Records from a data collection:
□ □ □ □ □ □ □
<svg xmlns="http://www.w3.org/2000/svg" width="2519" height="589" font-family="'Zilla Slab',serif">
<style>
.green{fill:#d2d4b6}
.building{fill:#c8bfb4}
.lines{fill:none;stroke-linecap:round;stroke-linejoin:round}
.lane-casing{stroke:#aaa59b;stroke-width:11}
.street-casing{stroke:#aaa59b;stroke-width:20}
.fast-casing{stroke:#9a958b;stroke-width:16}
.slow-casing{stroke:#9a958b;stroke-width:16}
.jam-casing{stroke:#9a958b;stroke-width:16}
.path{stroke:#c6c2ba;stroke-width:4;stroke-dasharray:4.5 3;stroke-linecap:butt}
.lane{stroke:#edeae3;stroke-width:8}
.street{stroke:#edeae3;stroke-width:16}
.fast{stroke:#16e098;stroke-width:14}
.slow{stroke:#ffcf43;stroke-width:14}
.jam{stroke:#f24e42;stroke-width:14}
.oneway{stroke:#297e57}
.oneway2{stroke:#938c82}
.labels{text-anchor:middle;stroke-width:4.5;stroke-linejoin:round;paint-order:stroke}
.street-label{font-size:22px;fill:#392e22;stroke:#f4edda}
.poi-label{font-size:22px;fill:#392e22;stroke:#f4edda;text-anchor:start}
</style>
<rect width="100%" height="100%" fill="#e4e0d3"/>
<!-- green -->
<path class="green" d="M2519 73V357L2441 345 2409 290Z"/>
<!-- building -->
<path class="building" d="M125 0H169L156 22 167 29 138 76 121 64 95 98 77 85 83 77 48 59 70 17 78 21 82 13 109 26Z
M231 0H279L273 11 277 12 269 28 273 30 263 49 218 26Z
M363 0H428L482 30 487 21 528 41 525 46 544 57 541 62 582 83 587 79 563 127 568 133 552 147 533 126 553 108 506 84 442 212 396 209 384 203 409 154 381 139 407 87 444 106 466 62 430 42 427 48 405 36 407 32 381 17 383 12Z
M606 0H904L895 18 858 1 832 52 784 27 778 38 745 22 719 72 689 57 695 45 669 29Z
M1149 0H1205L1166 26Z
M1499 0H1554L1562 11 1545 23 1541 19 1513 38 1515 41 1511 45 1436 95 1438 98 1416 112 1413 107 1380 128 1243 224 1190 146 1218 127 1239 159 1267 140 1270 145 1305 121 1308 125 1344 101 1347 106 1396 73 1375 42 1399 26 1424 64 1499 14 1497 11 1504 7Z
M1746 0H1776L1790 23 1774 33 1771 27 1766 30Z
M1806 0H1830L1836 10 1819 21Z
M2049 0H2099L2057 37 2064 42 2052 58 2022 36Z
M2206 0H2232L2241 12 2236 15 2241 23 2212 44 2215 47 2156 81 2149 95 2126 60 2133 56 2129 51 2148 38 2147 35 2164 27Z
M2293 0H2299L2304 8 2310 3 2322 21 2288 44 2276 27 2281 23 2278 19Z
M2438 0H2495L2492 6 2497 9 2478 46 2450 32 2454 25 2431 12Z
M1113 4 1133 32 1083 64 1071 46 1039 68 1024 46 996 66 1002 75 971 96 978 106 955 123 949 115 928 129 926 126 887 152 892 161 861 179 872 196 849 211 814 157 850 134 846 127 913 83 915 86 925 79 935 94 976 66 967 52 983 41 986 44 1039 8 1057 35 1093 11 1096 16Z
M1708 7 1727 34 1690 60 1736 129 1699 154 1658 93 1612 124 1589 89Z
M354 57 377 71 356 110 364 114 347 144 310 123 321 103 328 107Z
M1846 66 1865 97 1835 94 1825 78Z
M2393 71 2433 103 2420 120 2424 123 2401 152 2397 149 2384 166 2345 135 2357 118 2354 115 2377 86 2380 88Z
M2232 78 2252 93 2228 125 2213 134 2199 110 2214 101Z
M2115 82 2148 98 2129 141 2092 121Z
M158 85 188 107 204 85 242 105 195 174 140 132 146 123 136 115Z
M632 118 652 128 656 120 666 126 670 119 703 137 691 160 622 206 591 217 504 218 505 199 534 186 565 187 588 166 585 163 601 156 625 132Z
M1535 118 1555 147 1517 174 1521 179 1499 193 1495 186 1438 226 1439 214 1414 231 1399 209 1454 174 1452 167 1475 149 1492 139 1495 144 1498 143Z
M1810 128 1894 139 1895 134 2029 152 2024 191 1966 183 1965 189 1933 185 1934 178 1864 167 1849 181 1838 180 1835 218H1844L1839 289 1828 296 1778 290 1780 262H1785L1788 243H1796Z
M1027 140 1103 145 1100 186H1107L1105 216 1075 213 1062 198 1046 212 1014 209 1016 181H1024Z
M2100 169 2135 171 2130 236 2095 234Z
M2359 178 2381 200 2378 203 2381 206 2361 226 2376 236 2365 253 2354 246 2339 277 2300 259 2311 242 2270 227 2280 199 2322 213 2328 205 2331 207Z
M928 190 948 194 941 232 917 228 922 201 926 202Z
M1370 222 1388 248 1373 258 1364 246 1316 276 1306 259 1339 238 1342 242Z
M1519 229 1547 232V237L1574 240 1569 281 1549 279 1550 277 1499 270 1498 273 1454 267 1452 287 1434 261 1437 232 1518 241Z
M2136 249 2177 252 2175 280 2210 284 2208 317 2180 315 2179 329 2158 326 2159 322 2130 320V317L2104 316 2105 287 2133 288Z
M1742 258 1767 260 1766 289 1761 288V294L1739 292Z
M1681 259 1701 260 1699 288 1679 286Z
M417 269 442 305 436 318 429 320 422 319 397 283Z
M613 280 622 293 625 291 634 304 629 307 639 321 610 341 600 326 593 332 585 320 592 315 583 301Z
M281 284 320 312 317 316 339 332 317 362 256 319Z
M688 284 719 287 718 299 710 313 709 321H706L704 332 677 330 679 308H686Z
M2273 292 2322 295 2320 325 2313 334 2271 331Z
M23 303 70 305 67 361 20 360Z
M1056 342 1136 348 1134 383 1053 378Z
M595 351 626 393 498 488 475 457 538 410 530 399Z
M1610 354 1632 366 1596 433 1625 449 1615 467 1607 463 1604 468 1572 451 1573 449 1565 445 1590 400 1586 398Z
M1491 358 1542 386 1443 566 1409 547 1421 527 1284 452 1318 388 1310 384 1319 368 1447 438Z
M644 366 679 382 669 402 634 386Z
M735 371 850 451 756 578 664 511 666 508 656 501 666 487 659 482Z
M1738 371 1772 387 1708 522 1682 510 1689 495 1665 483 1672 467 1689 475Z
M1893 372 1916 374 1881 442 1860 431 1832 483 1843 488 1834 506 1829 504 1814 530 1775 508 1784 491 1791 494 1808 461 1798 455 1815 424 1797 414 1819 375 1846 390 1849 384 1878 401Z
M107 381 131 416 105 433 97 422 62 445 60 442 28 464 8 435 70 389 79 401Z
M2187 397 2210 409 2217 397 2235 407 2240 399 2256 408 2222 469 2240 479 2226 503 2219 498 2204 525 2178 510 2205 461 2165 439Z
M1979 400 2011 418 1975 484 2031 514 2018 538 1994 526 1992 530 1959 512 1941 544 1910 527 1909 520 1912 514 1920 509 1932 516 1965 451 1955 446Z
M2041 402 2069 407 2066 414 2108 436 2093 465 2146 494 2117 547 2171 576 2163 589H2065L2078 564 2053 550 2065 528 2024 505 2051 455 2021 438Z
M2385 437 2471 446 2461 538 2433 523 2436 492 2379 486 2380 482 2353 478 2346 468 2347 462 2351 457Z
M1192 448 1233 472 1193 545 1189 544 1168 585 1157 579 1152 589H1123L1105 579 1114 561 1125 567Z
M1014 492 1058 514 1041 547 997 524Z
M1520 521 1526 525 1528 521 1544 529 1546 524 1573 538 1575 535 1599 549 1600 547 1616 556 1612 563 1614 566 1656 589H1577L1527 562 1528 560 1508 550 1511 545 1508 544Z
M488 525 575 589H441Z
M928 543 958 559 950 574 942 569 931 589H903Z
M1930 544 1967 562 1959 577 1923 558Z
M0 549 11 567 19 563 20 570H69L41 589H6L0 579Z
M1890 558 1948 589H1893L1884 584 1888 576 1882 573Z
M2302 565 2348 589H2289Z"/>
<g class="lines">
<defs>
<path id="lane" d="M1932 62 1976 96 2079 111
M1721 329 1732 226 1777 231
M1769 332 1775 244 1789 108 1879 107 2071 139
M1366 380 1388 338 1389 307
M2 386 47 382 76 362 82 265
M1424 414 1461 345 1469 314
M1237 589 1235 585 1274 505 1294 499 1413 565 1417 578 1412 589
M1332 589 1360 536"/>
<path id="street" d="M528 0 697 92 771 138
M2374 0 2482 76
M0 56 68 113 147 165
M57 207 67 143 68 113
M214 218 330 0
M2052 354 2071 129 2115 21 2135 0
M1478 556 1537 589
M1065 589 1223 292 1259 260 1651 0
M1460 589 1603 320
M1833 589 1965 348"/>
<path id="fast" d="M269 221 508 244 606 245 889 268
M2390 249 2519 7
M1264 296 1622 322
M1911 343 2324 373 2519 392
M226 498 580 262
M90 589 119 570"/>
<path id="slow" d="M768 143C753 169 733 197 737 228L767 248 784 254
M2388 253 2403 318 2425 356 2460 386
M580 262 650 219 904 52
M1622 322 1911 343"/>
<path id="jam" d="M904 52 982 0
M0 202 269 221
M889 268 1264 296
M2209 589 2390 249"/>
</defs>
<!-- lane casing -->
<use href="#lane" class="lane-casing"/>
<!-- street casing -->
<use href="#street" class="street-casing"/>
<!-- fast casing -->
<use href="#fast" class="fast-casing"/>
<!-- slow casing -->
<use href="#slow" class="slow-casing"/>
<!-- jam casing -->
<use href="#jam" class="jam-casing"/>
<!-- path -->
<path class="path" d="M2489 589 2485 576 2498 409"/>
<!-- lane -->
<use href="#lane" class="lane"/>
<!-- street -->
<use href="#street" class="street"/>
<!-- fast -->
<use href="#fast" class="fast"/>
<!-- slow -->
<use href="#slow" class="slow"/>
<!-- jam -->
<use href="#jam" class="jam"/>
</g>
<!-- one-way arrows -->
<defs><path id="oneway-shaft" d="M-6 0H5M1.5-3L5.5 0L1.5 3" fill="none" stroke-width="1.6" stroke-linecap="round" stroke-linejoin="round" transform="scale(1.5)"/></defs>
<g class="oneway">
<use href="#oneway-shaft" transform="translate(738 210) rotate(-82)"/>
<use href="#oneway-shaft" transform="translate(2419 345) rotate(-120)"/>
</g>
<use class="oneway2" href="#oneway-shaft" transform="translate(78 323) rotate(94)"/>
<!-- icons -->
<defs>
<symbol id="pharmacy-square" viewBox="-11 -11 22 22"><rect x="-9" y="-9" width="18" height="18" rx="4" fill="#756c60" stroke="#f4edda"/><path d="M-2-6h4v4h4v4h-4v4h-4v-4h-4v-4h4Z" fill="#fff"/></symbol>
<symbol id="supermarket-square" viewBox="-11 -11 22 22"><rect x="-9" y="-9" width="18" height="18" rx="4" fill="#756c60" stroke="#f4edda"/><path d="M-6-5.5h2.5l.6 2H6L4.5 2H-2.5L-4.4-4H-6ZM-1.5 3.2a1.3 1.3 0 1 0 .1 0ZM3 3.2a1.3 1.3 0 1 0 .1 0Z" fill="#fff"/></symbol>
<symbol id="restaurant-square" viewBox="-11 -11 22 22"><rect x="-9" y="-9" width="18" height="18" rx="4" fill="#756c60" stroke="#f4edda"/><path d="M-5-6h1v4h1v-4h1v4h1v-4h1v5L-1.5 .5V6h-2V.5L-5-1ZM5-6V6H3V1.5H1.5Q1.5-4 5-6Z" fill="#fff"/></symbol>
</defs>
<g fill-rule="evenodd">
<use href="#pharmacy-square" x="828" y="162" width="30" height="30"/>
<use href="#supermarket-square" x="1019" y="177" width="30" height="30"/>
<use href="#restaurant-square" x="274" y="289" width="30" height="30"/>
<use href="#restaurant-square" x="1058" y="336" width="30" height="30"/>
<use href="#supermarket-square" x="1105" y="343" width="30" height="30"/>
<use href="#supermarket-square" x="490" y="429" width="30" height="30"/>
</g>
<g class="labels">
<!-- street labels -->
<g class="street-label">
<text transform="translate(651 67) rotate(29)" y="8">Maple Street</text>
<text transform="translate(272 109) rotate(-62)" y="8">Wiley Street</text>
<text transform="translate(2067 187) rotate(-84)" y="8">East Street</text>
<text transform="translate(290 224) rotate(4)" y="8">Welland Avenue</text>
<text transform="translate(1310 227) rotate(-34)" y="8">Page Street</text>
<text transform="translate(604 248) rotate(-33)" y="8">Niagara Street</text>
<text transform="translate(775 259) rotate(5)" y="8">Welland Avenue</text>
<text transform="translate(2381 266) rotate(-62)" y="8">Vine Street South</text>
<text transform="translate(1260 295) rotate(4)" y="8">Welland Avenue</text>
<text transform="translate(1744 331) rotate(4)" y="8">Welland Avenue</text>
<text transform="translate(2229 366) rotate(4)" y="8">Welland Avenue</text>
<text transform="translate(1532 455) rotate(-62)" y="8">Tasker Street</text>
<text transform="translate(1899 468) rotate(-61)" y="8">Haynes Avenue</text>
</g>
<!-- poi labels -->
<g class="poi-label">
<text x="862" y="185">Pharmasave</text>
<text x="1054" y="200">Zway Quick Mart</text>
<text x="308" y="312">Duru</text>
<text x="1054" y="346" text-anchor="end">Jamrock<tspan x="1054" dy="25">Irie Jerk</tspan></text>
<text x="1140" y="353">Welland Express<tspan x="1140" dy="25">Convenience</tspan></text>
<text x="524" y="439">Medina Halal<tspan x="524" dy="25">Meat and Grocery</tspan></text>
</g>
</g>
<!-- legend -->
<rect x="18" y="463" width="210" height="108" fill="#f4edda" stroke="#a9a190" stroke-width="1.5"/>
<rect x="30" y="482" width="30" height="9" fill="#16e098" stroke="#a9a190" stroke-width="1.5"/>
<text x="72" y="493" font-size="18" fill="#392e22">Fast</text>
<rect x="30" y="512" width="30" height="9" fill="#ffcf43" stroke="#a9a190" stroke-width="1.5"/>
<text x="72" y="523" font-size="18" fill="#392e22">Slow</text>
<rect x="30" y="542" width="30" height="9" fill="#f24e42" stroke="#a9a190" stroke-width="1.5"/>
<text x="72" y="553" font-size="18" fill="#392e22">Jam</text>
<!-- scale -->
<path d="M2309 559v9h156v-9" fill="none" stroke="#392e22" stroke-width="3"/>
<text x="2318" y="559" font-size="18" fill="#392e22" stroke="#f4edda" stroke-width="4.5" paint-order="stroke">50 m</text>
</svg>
□ □ □ □ □ □ □
### PROBLEM
Above are some records; copy each line there that contains "lines".

### WRITTEN REPLY
.lines{fill:none;stroke-linecap:round;stroke-linejoin:round}
<g class="lines">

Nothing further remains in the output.